## PROBLEM DESCRIPTION
Can you arrange every non-blank line of source text in the rows below as a Markdown table with two columns, No. and Line?
────────────────
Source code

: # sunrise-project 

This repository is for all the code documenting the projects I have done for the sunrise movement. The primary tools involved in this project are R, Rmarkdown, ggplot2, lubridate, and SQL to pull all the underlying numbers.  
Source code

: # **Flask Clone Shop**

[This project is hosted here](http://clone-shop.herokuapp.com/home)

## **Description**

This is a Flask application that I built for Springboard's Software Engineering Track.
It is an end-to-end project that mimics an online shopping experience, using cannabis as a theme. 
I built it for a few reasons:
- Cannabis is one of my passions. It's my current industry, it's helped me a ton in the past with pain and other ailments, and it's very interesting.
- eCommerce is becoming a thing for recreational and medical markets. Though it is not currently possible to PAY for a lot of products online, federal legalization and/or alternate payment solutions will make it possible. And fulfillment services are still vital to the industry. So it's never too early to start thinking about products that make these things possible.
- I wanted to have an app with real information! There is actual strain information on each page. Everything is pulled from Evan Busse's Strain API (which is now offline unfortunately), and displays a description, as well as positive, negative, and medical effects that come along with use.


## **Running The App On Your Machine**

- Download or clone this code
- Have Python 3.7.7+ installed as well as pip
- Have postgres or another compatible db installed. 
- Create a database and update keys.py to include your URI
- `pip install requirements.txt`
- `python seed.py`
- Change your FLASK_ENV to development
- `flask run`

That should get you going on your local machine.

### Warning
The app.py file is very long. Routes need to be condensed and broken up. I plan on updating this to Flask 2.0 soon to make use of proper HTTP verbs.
────────────────
## THE COMPLETED TASK
| No. | Line |
|---|---|
| 1 | Source code |
| 2 | : # sunrise-project  |
| 3 | This repository is for all the code documenting the projects I have done for the sunrise movement. The primary tools involved in this project are R, Rmarkdown, ggplot2, lubridate, and SQL to pull all the underlying numbers.   |
| 4 | Source code |
| 5 | : # **Flask Clone Shop** |
| 6 | [This project is hosted here](http://clone-shop.herokuapp.com/home) |
| 7 | ## **Description** |
| 8 | This is a Flask application that I built for Springboard's Software Engineering Track. |
| 9 | It is an end-to-end project that mimics an online shopping experience, using cannabis as a theme.  |
| 10 | I built it for a few reasons: |
| 11 | - Cannabis is one of my passions. It's my current industry, it's helped me a ton in the past with pain and other ailments, and it's very interesting. |
| 12 | - eCommerce is becoming a thing for recreational and medical markets. Though it is not currently possible to PAY for a lot of products online, federal legalization and/or alternate payment solutions will make it possible. And fulfillment services are still vital to the industry. So it's never too early to start thinking about products that make these things possible. |
| 13 | - I wanted to have an app with real information! There is actual strain information on each page. Everything is pulled from Evan Busse's Strain API (which is now offline unfortunately), and displays a description, as well as positive, negative, and medical effects that come along with use. |
| 14 | ## **Running The App On Your Machine** |
| 15 | - Download or clone this code |
| 16 | - Have Python 3.7.7+ installed as well as pip |
| 17 | - Have postgres or another compatible db installed.  |
| 18 | - Create a database and update keys.py to include your URI |
| 19 | - `pip install requirements.txt` |
| 20 | - `python seed.py` |
| 21 | - Change your FLASK_ENV to development |
| 22 | - `flask run` |
| 23 | That should get you going on your local machine. |
| 24 | ### Warning |
| 25 | The app.py file is very long. Routes need to be condensed and broken up. I plan on updating this to Flask 2.0 soon to make use of proper HTTP verbs. |